Sunday, July 28, 2013

Morning Sickness Turned Me Into A Charlatan

I love Western medicine.

I am descended from a line of doctors, and while freshman Organic Chemistry slammed shut my misplaced dream of carrying the torch onward, it did not extinguish my love and respect for the modern medical community.

I want to see a doctor; not a nurse and definitely not a PA. Community college and some two year extension school doesn't give one the right to wield a prescription pad or wear a white coat.

I want prescription drugs prescribed and and lab work run.

I want to see the giant diploma in Latin with the initials "M.D" or "O.B" engraved on thick, indulgent cardstock.

I want to know in the event of an emergency, knowledge is being pulled from The New England Journal of Medicine, not the internet or Chinese folklore.

I want to be admitted, I want my vitals taken, and I want my baby birthed in a sterile room with lots of sharp, sterile tools nearby. And for the love of God, I want the epidural.

Now, those who feel just as strongly the other way will understand that one's position is not something that changes.

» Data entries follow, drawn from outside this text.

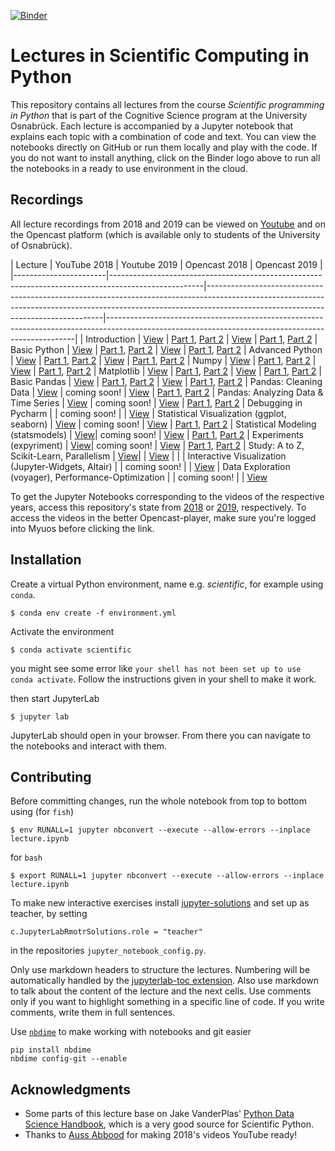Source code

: [![Binder](https://mybinder.org/badge_logo.svg)](https://mybinder.org/v2/gh/scientificprogrammingUOS/lectures/master?urlpath=lab)
# Lectures in Scientific Computing in Python
This repository contains all lectures from the course
*Scientific programming in Python* that is part of the Cognitive Science program
at the University Osnabrück. Each lecture is accompanied by a Jupyter notebook
that explains each topic with a combination of code and text. You
can view the notebooks directly on GitHub or run them locally and play
with the code. If you do not want to install anything, click on the Binder
logo above to run all the notebooks in a ready to use environment in the cloud.

## Recordings
All lecture recordings from 2018 and 2019 can be viewed on [Youtube](https://www.youtube.com/channel/UC_FUSDNAoX8woYbGXaFdtvw) and on the Opencast platform (which is available only to students of the University of Osnabrück).

| Lecture               | YouTube 2018                                                                                        | Youtube 2019                                                                                                                                                                                                   | Opencast 2018                                                                                                                                      | Opencast 2019                                                                                                                                |
|-----------------------|-----------------------------------------------------------------------------------------------------|----------------------------------------------------------------------------------------------------------------------------------------------------------------------------------------------------------------|----------------------------------------------------------------------------------------------------------------------------------------------------|
| Introduction          | [View](https://www.youtube.com/watch?v=UmVC3XxkXhI&list=PL7Rs54JKuEjFRyyhtJy2eDOhqTtmWpXzl&index=1) | [Part 1](https://www.youtube.com/watch?v=uLYuLW_H7c0&list=PL7Rs54JKuEjE5PV8m3ksRuq_-DxLP8Kq1), [Part 2](https://www.youtube.com/watch?v=835JkTU--9E&list=PL7Rs54JKuEjE5PV8m3ksRuq_-DxLP8Kq1)                   | [View](https://video4.virtuos.uos.de/engage/theodul/ui/core.html?cid=a18d5bd1b862d194bcd7b56bca95c32f&id=b0079cbf-51b7-47c1-8a38-21147935d249)     | [Part 1](https://video4.virtuos.uni-osnabrueck.de/paella/ui/watch.html?cid=48c679d3c81e6414ab61bba835ecae97&id=1581f0ee-b9c7-44ef-a483-0897d3c3de68), [Part 2](https://video4.virtuos.uni-osnabrueck.de/paella/ui/watch.html?cid=48c679d3c81e6414ab61bba835ecae97&id=a7acc8d9-a374-44e7-b538-b98fb2f5f51e)
| Basic Python          | [View](https://www.youtube.com/watch?v=awAl94Rx0u8&index=2&list=PL7Rs54JKuEjFRyyhtJy2eDOhqTtmWpXzl) | [Part 1](https://www.youtube.com/watch?v=-I37mS8_7Dc&list=PL7Rs54JKuEjE5PV8m3ksRuq_-DxLP8Kq1), [Part 2](https://www.youtube.com/watch?v=7GdEJkcoHvI&list=PL7Rs54JKuEjE5PV8m3ksRuq_-DxLP8Kq1)                   | [View](https://video4.virtuos.uos.de/engage/theodul/ui/core.html?cid=a18d5bd1b862d194bcd7b56bca95c32f&id=f41dc9ef-c846-4f07-a7a8-b87b92cd82f9)     | [Part 1](https://video4.virtuos.uni-osnabrueck.de/paella/ui/watch.html?cid=48c679d3c81e6414ab61bba835ecae97&id=342723fe-5c97-4d19-9f30-f43c5d0bc9d8), [Part 2](https://video4.virtuos.uni-osnabrueck.de/paella/ui/watch.html?cid=48c679d3c81e6414ab61bba835ecae97&id=1c46a715-f965-4c63-92c1-b6d022d22c52)
| Advanced Python       | [View](https://www.youtube.com/watch?v=s01yqt2fxwk&index=3&list=PL7Rs54JKuEjFRyyhtJy2eDOhqTtmWpXzl) | [Part 1](https://www.youtube.com/watch?v=L-C9mwFmxpc&list=PL7Rs54JKuEjE5PV8m3ksRuq_-DxLP8Kq1&index=6), [Part 2](https://www.youtube.com/watch?v=YDHlRnwoWQg&list=PL7Rs54JKuEjE5PV8m3ksRuq_-DxLP8Kq1&index=7)   | [View](https://video4.virtuos.uos.de/engage/theodul/ui/core.html?cid=a18d5bd1b862d194bcd7b56bca95c32f&amp;id=fcb80388-4dc3-4336-bec4-a294ccc096de) | [Part 1](https://video4.virtuos.uni-osnabrueck.de/paella/ui/watch.html?cid=48c679d3c81e6414ab61bba835ecae97&id=e0415562-98d4-4a21-95c9-484acb775119), [Part 2](https://video4.virtuos.uni-osnabrueck.de/paella/ui/watch.html?cid=48c679d3c81e6414ab61bba835ecae97&id=a0fd26c4-85a8-48a7-8d3f-f085532b5548)
| Numpy                 | [View](https://www.youtube.com/watch?v=oxo-3fDJE6M&list=PL7Rs54JKuEjFRyyhtJy2eDOhqTtmWpXzl&index=4) | [Part 1](https://www.youtube.com/watch?v=v603JUrsIr4&list=PL7Rs54JKuEjE5PV8m3ksRuq_-DxLP8Kq1&index=8), [Part 2](https://www.youtube.com/watch?v=DH6FuWjxQiA&list=PL7Rs54JKuEjE5PV8m3ksRuq_-DxLP8Kq1&index=9)   | [View](https://video4.virtuos.uos.de/engage/theodul/ui/core.html?cid=a18d5bd1b862d194bcd7b56bca95c32f&amp;id=f695daea-8ee4-473b-8684-c46cbef62586) | [Part 1](https://video4.virtuos.uni-osnabrueck.de/paella/ui/watch.html?cid=48c679d3c81e6414ab61bba835ecae97&id=b1410913-3857-485b-ab6c-2acf89dfce87), [Part 2](https://video4.virtuos.uni-osnabrueck.de/paella/ui/watch.html?cid=48c679d3c81e6414ab61bba835ecae97&id=3921cc73-a4ee-450f-8002-22344b9e3260)
| Matplotlib            | [View](https://www.youtube.com/watch?v=VmWEcqdcqa4&index=5&list=PL7Rs54JKuEjFRyyhtJy2eDOhqTtmWpXzl) | [Part 1](https://www.youtube.com/watch?v=phfZTV94qp8&list=PL7Rs54JKuEjE5PV8m3ksRuq_-DxLP8Kq1&index=10), [Part 2](https://www.youtube.com/watch?v=oJy2SyWFc20&list=PL7Rs54JKuEjE5PV8m3ksRuq_-DxLP8Kq1&index=11) | [View](https://video4.virtuos.uos.de/engage/theodul/ui/core.html?cid=a18d5bd1b862d194bcd7b56bca95c32f&amp;id=3a01b270-efc0-4d38-8457-586ec2fc6886) | [Part 1](https://video4.virtuos.uni-osnabrueck.de/paella/ui/watch.html?cid=48c679d3c81e6414ab61bba835ecae97&id=bcc3363e-9ab4-4212-bec8-b89054fe33ae), [Part 2](https://video4.virtuos.uni-osnabrueck.de/paella/ui/watch.html?cid=48c679d3c81e6414ab61bba835ecae97&id=39f91b82-c484-4765-88e1-3df771c9cbbb)
| Basic Pandas          | [View](https://www.youtube.com/watch?v=AHXj14joofo&list=PL7Rs54JKuEjFRyyhtJy2eDOhqTtmWpXzl&index=6) | [Part 1](https://www.youtube.com/watch?v=P4t3E5PgCI8&list=PL7Rs54JKuEjE5PV8m3ksRuq_-DxLP8Kq1&index=12), [Part 2](https://www.youtube.com/watch?v=u92m5yRUHJc&list=PL7Rs54JKuEjE5PV8m3ksRuq_-DxLP8Kq1&index=13) | [View](https://video4.virtuos.uos.de/engage/theodul/ui/core.html?cid=a18d5bd1b862d194bcd7b56bca95c32f&amp;id=0b158123-ecdb-4081-a13a-4a13c57cfeac) | [Part 1](https://video4.virtuos.uni-osnabrueck.de/paella/ui/watch.html?cid=48c679d3c81e6414ab61bba835ecae97&id=fefe0cf1-4aed-4bbe-88e0-5902b54c3c41), [Part 2](https://video4.virtuos.uni-osnabrueck.de/paella/ui/watch.html?cid=48c679d3c81e6414ab61bba835ecae97&id=e0015e0f-504d-4ed6-945e-4404a2494d60)
| Pandas: Cleaning Data | [View](https://www.youtube.com/watch?v=Yw2uqr__5-M&list=PL7Rs54JKuEjFRyyhtJy2eDOhqTtmWpXzl&index=7) | coming soon! | [View](https://video4.virtuos.uos.de/engage/theodul/ui/core.html?cid=a18d5bd1b862d194bcd7b56bca95c32f&amp;id=e077a983-89b3-40f7-818c-4cd34906f41f) | [Part 1](https://video4.virtuos.uni-osnabrueck.de/paella/ui/watch.html?cid=48c679d3c81e6414ab61bba835ecae97&id=df86ac4b-332f-4554-8d54-116696ba668b), [Part 2](https://video4.virtuos.uni-osnabrueck.de/paella/ui/watch.html?cid=48c679d3c81e6414ab61bba835ecae97&id=b2c16421-5c00-438a-8e4a-50493062950c)
| Pandas: Analyzing Data & Time Series                 | [View](https://www.youtube.com/watch?v=QAiFhPNZ4hU&index=8&list=PL7Rs54JKuEjFRyyhtJy2eDOhqTtmWpXzl) | coming soon! | [View](https://video4.virtuos.uos.de/engage/theodul/ui/core.html?cid=a18d5bd1b862d194bcd7b56bca95c32f&amp;id=4f440f84-8de7-4336-8f3f-b8f5764d84f3) | [Part 1](https://video4.virtuos.uni-osnabrueck.de/paella/ui/watch.html?cid=48c679d3c81e6414ab61bba835ecae97&id=d2a54683-4c1f-4b0e-976a-649e21bc9f00), [Part 2](https://video4.virtuos.uni-osnabrueck.de/paella/ui/watch.html?cid=48c679d3c81e6414ab61bba835ecae97&id=5bbdc5c5-723c-4608-993d-2882c0638547)
| Debugging in Pycharm                                 | | coming soon! | | [View](https://video4.virtuos.uni-osnabrueck.de/paella/ui/watch.html?cid=48c679d3c81e6414ab61bba835ecae97&id=6e0b9236-a71f-45fb-be6f-8128eb9c11ee)
| Statistical Visualization (ggplot, seaborn)          | [View](https://www.youtube.com/watch?v=k371NeL-7tM&list=PL7Rs54JKuEjFRyyhtJy2eDOhqTtmWpXzl&index=9) | coming soon! | [View](https://video4.virtuos.uos.de/engage/theodul/ui/core.html?cid=a18d5bd1b862d194bcd7b56bca95c32f&amp;id=79bce1f2-48e3-407b-8a1d-caf2a74e5517) | [Part 1](https://video4.virtuos.uni-osnabrueck.de/paella/ui/watch.html?cid=48c679d3c81e6414ab61bba835ecae97&id=cef6e799-ac3f-4612-ba85-505e5ca6ef9d), [Part 2](https://video4.virtuos.uni-osnabrueck.de/paella/ui/watch.html?cid=48c679d3c81e6414ab61bba835ecae97&id=f3f364cf-fcfe-464c-91f4-35580bbe1d2d)
| Statistical Modeling (statsmodels)                   | [View](https://www.youtube.com/watch?v=1Ba9LmyJ1ko&list=PL7Rs54JKuEjFRyyhtJy2eDOhqTtmWpXzl&index=10)| coming soon! | [View](https://video4.virtuos.uos.de/engage/theodul/ui/core.html?cid=a18d5bd1b862d194bcd7b56bca95c32f&amp;id=634cd5c8-0227-4c19-9400-e348b53b2bf0) | [Part 1](https://video4.virtuos.uni-osnabrueck.de/paella/ui/watch.html?cid=48c679d3c81e6414ab61bba835ecae97&id=90d3b2ee-f346-4932-84c1-69de535fc901), [Part 2](https://video4.virtuos.uni-osnabrueck.de/paella/ui/watch.html?cid=48c679d3c81e6414ab61bba835ecae97&id=40f29cc0-b24b-427c-bf83-548411644450)
| Experiments (expyriment)                             | [View](https://www.youtube.com/watch?v=YEt6Eww26s4&index=11&list=PL7Rs54JKuEjFRyyhtJy2eDOhqTtmWpXzl)| coming soon! | [View](https://video4.virtuos.uos.de/engage/theodul/ui/core.html?cid=a18d5bd1b862d194bcd7b56bca95c32f&amp;id=a34a0164-19da-406b-b1e1-3570ebcdc8d4) | [Part 1](https://video4.virtuos.uni-osnabrueck.de/paella/ui/watch.html?cid=48c679d3c81e6414ab61bba835ecae97&id=f4510a77-f4d7-4065-9426-360a7f848d6e), [Part 2](https://video4.virtuos.uni-osnabrueck.de/paella/ui/watch.html?cid=48c679d3c81e6414ab61bba835ecae97&id=8114a025-fbcf-49f9-8ba8-cfc47755a1db)
| Study: A to Z, Scikit-Learn, Parallelism             | [View](https://www.youtube.com/watch?v=BV35GhsqmuE&list=PL7Rs54JKuEjFRyyhtJy2eDOhqTtmWpXzl&index=12)| | [View](https://video4.virtuos.uos.de/engage/theodul/ui/core.html?cid=a18d5bd1b862d194bcd7b56bca95c32f&id=6d4e5f5e-727f-4834-80db-4322a86b0a96)     | |
| Interactive Visualization (Jupyter-Widgets, Altair)  | | coming soon! | | [View](https://video4.virtuos.uni-osnabrueck.de/paella/ui/watch.html?cid=48c679d3c81e6414ab61bba835ecae97&id=2a67645e-8aab-4444-8e9a-8455dfff107c)
| Data Exploration (voyager), Performance-Optimization | | coming soon! | | [View](https://video4.virtuos.uni-osnabrueck.de/paella/ui/watch.html?cid=48c679d3c81e6414ab61bba835ecae97&id=ccb55af9-2081-445f-a76e-7b36fa4313e0)

To get the Jupyter Notebooks corresponding to the videos of the respective years, access this repository's state from [2018](https://github.com/scientificprogrammingUOS/lectures/tree/v2018) or [2019](https://github.com/scientificprogrammingUOS/lectures/tree/v2019), respectively. To access the videos in the better Opencast-player, make sure you're logged into Myuos before clicking the link.

## Installation
Create a virtual Python environment, name e.g. *scientific*, for example using `conda`.

    $ conda env create -f environment.yml

Activate the environment

    $ conda activate scientific

you might see some error like `your shell has not been set up to use conda activate`. Follow the instructions given in your shell to make it work.

then start JupyterLab

    $ jupyter lab

JupyterLab should open in your browser. From there you can navigate to the notebooks
and interact with them.


## Contributing
Before committing changes, run the whole notebook from top to bottom using (for `fish`)

    $ env RUNALL=1 jupyter nbconvert --execute --allow-errors --inplace lecture.ipynb

for `bash`

    $ export RUNALL=1 jupyter nbconvert --execute --allow-errors --inplace lecture.ipynb


To make new interactive exercises install [jupyter-solutions](https://github.com/rmotr/jupyterlab-solutions) and set up as teacher, by setting

    c.JupyterLabRmotrSolutions.role = "teacher"

in the repositories `jupyter_notebook_config.py`.

Only use markdown headers to structure the lectures. Numbering will be automatically handled by the [jupyterlab-toc extension](https://github.com/jupyterlab/jupyterlab-toc).
Also use markdown to talk about the content of the lecture and the next cells. Use comments only if you want to highlight something in a specific line of code.
If you write comments, write them in full sentences.

Use [`nbdime`](https://github.com/jupyter/nbdime) to make working with notebooks and git easier

    pip install nbdime
    nbdime config-git --enable  

## Acknowledgments
* Some parts of this lecture base on Jake VanderPlas' [Python Data Science Handbook](https://jakevdp.github.io/PythonDataScienceHandbook/), which is a very good source for Scientific Python.
* Thanks to [Auss Abbood](https://github.com/aauss) for making 2018's videos YouTube ready!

It's not right or wrong; although I don't know how Harvard, Georgetown or Einstein Medical School could ever be wrong, it's just what you believe and part of your DNA.

Recently, however, I've become a ginger-consuming, Vitamin B6 taking charlatan. Last week, in the middle of a meeting, I took out a bag of gingersnaps and had a moveable feast that followed me to every other meeting. Last night, I stowed ginger-ale in my purse lest I not be able to rummage some up at our destination. Today, I started Vitamin B6 to contain this low-level nausea to its lowest point.

The only reason I can do this with any shred of self-respect is because the doctor told me to try these things before we whip out some good old-fashioned prescription drugs.

Ginger snaps, you've got six days left before you get replaced with something less tasty but more effective. Best of luck. I'm pretty sure I know how this ends.


  1. Ouch. As a PA, I'd like to defend my profession for just a second. It actually required a 4 year bachelor's degree (lowest GPA was 3.5 in our class of 50) followed by the toughest 3 years of medical training I ever could have imagined along with a year of rotations getting great hands-on experience. In my state at least, PA school is harder to get into than medical school with only 5-8% of applicants getting in. I know many PA's I would trust a LOT sooner than plenty of arrogant MD's I have met. Just my opinion.

  2. One last comment and I promise to leave this alone: I have spent countless hours poring over medical books and worrying and praying for my patients that I have treated. I'm smart enough to know how to treat them with meds and order testing and refer if needed, but even more importantly- I know when to ask for help. I provide excellent care and genuinely feel concerned for my patients. That is why comments like that sting. I've given up a lot for this profession and just expect people to be respectful. We are a vital link in the overburdened medical world.